What EY Law doesn't get is Kim Technologies – a technology platform and basis for Riverview's managed services offerings. Kim uses AI to automate day-to-day work of attorneys and paralegals, cutting months and weeks of work down to days and hours. As many expected, Kim signed a contract (ten years) with Riverview Law after the acquisition announcement. This means EY Riverview Law can continue its operations without noticeable changes. For Kim, however, the implications are larger. Kim's portfolio already is more than legal operations and includes contract lifecycle management, compliance, HR services delivery and digital transformation. EY is also in all of these markets and is a great addition to Kim's partner ecosystem. With EY's broad industry and client reach, the company is constantly seeking ways to repurpose and reuse methodologies, processes and technologies to meet the needs of the next client, or solve a challenge faced by many. EY also already offers managed services (outside of legal managed services). This partnership for Kim has the potential to be a huge stepping stone in its growth (both revenue and capability) goals.
Managed Services Implications
An interesting angle to the EY Law-Riverview Law acquisition is what this means for managed services, both legal and beyond. Managed services already are beneficial to both the client and provider. Through a managed services contract, services are provided with a subscription or license fee arrangement (rather than time and materials, or hours billed). For the client, this provides cost certainty and predictability, better manageability and is typically cheaper than the alternative. For the provider, it also makes revenue more predictable but opens the door wide for profitable growth. There is an upfront investment on the provider side, but the investment required wanes as the revenue becomes steady. Figure 1 compares managed services' (MS) profitability potential to the more traditional time & material (T&M), which is comparable with the legal industry's billable hour.

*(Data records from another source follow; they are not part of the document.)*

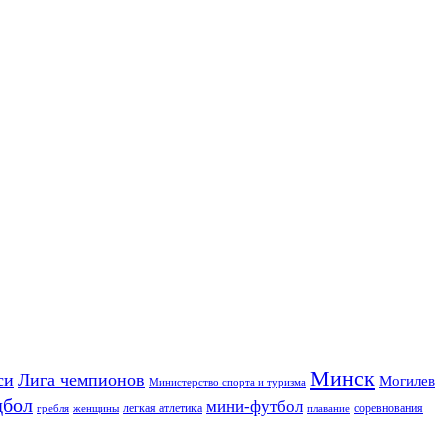
Минск
си
Лига чемпионов
Могилев
Министерство спорта и туризма
дбол
мини-футбол
легкая атлетика
соревнования
гребля
женщины
плавание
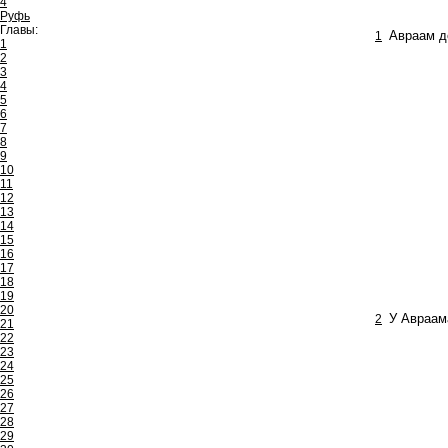
4
Руфь
Главы:
1
Авраам д
1
2
3
4
5
6
7
8
9
10
11
12
13
14
15
16
17
18
19
20
2
У Авраама
21
22
23
24
25
26
27
28
29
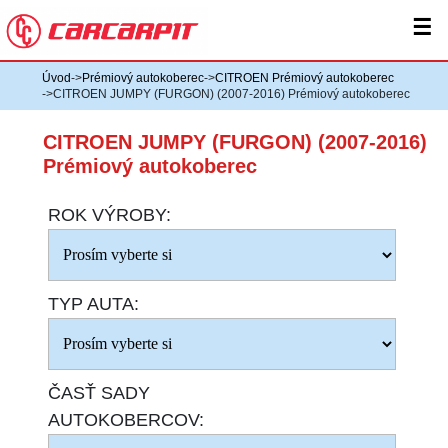
☰
Úvod
->
Prémiový autokoberec
->
CITROEN Prémiový autokoberec
->CITROEN JUMPY (FURGON) (2007-2016) Prémiový autokoberec
CITROEN JUMPY (FURGON) (2007-2016)
Prémiový autokoberec
ROK VÝROBY:
TYP AUTA:
ČASŤ SADY
AUTOKOBERCOV:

Figure 1: Managed Services Model vs Time & Materials
If you take an already profitable, more-efficient-than-the-alternative service that is already cheaper for the client and causes less of a headache, and apply tools and technology that drastically reduces the time it takes to do repetitive and manual, time-consuming tasks, the upside for both the provider and client shoot up. This is where AI enters. In addition to reducing, and in some cases eliminating manual, labor-intensive, and repetitive knowledge tasks, AI improves available information for decision making, enhances accuracy and captures subject matter expertise. This has proven itself successful in chatbot, support and self-service portal applications across numerous industries. AI will reduce the cost of providing the managed services and enable services and support to be much more efficient. For the client, this means a lower costs for managed services, often couple with expedited service. AI also has the potential to shape an already immature legal managed services market. In what is already a gray area of defining legal managed services, AI widens this with the potential of having some legal advice as a managed service, in addition to legal operations.

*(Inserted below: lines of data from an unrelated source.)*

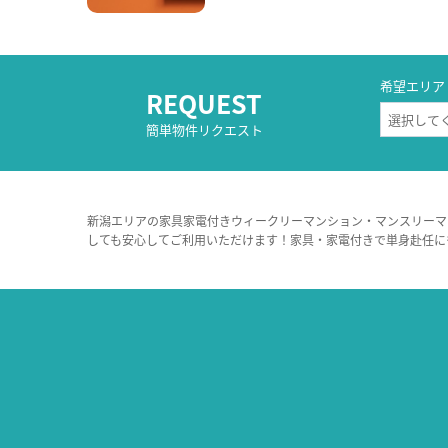
希望エリア
REQUEST
簡単物件リクエスト
新潟エリアの家具家電付きウィークリーマンション・マンスリーマ
しても安心してご利用いただけます！家具・家電付きで単身赴任に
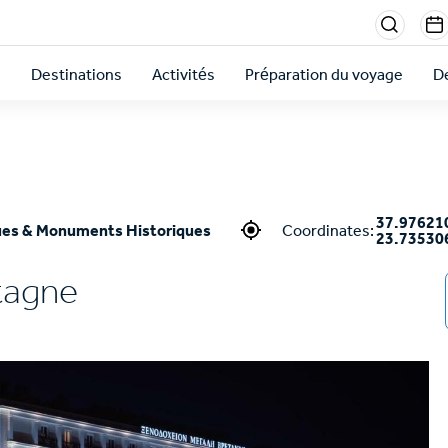
Menu
sectio
s
Destinations
Activités
Préparation du voyage
De
right
37.97621
ues & Monuments Historiques
Coordinates:
23.73530
tagne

The impact on the legal market for AI-enabled managed services is still unclear, but quickly gaining clarity as the offerings evolve. Managed legal services is still a growing concept, and not yet widely adopted. But, as ALM Intelligence Senior Analyst Nick Bruch put it, “If ten percent of the legal market can be shifted to a managed services model this could blow a $10 billion dollar hole in the Am Law 200's existing revenue stream. That will create significant damage to their existing business models.” That's a big amount to lose, and a big opportunity for companies already well-versed in technology and providing managed services, such as the Big Four.